Friday, July 07, 2006

Mural

  • Walking down Rehov Yafo from Shouk Mahaneh Yehudah (http://jerusalemblog.blogspot.com/2006/02/unexpected-february-entertainment.html and http://jerusalemblog.blogspot.com/2006/06/shesek.html and http://jerusalemblog.blogspot.com/2006/06/abundance.html ), past the bus stop and before Davidka Square, ahead of you to your right, you will see a five-story high mural, drawn to look like photographs on a bulletin board.
  • On the left, are girls and women from the Alliance Israelite Universelle school, founded toward the end the nineteenth century to provide an education that combined Torah study with vocational training. For the girls, work with textiles was important to the curriculum. The school promised they would produce cloth as good as that from Damascus.

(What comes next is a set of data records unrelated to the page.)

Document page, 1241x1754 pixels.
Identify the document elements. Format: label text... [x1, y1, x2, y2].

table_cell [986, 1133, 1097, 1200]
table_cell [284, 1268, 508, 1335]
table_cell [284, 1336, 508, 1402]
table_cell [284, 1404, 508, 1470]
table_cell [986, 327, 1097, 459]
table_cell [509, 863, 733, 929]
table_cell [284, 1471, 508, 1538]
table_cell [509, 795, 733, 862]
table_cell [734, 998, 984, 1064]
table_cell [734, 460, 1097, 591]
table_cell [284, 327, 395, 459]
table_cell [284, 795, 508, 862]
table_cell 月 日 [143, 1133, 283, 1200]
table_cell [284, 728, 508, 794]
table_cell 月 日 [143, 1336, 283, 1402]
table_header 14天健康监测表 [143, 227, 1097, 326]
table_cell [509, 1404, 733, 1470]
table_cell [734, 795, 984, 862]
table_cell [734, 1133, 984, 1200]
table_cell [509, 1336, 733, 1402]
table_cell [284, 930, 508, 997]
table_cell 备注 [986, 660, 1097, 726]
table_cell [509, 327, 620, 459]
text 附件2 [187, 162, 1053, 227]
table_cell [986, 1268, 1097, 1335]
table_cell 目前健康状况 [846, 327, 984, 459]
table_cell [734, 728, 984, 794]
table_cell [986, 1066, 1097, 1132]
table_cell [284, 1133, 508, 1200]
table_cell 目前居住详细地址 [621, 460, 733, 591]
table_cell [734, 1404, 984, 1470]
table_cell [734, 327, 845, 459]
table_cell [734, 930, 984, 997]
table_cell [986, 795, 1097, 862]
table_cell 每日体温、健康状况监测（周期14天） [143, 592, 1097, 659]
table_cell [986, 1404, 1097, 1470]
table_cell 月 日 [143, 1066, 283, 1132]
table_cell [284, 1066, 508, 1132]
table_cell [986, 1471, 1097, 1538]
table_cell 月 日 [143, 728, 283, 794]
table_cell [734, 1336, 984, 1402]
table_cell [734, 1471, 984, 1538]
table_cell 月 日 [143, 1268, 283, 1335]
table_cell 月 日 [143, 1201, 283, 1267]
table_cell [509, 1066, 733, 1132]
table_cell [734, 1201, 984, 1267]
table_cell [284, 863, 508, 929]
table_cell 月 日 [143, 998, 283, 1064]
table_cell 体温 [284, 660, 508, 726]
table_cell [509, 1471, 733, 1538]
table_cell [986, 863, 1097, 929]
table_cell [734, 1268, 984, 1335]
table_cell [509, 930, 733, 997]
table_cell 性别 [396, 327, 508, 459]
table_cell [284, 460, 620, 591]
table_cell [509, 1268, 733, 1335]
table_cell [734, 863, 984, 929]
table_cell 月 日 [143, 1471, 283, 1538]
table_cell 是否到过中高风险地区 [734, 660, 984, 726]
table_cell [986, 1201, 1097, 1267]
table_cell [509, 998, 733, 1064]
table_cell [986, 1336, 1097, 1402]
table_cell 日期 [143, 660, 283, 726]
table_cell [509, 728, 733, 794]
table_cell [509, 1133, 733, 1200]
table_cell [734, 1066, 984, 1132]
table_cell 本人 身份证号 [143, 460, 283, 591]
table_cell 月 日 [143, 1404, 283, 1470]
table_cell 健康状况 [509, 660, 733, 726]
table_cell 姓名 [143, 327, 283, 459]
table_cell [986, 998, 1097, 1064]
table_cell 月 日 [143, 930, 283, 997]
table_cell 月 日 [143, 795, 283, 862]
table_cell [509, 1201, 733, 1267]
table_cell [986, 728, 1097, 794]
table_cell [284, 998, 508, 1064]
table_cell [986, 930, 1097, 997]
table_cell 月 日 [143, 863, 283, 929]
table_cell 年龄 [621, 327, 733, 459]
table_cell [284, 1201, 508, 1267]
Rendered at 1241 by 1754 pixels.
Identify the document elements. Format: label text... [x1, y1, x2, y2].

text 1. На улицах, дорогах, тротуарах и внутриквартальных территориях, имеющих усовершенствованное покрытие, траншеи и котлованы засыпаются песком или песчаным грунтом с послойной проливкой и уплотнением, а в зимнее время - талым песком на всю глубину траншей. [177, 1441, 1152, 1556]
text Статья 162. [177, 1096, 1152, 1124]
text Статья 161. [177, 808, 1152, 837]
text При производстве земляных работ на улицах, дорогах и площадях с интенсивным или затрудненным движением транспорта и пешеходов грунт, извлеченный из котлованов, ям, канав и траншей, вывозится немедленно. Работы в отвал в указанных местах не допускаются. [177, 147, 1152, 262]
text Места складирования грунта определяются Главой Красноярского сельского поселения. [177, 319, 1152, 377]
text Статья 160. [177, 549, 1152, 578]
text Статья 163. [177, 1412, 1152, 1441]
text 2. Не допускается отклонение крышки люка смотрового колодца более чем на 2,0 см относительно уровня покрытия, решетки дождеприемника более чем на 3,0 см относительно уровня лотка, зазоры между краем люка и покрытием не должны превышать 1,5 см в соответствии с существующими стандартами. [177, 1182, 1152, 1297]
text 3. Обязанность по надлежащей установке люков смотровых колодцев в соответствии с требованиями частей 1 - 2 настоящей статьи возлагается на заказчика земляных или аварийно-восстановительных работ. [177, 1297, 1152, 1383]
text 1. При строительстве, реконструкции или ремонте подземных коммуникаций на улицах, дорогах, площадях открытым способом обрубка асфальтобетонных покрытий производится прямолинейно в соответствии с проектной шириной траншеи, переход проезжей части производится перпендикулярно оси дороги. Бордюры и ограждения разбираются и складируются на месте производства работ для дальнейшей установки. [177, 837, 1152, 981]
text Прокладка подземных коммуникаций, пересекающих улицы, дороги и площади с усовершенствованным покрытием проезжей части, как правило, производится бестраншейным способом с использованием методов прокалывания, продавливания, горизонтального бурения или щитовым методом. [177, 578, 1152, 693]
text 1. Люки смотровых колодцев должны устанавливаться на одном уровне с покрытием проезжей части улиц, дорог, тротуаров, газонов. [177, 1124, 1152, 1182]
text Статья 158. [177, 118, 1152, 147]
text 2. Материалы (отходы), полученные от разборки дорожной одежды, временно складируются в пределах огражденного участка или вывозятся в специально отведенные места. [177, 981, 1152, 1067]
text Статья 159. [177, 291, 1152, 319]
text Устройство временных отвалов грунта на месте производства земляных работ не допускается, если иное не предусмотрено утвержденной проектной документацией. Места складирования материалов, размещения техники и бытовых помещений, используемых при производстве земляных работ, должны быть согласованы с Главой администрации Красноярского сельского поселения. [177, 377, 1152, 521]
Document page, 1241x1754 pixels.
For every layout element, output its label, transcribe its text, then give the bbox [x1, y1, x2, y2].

  • On the right are the men and boys, who learned metalworking and other trades. One picture shows a workshop for painting and sculpture, but I have not yet discovered anything about those classes.
  • French was the language of instruction.
  • The same organization (Kol Yisrael Hkhaverim or Kiahkh) opened schools elsewhere in the Ottoman Empire and in Morocco.
  • At the time, Jewish religious leaders warned that a secular education would draw children away from religion. Parents liked the school, it had an excellent principal, and its students learned well, so it succeeded. In one picture the girls, smiling for a class photograph, are bare-kneed in what look like 1940s school uniforms.
  • One of the school’s two buildings was torn down. Its gate sits in the middle of a wide part of the sidewalk, about a half a block farther down Yafo, across Kiahkh Street. Set Paralell to Yafo, the gate is easy to miss. The other building is now a vocational school for haredi men.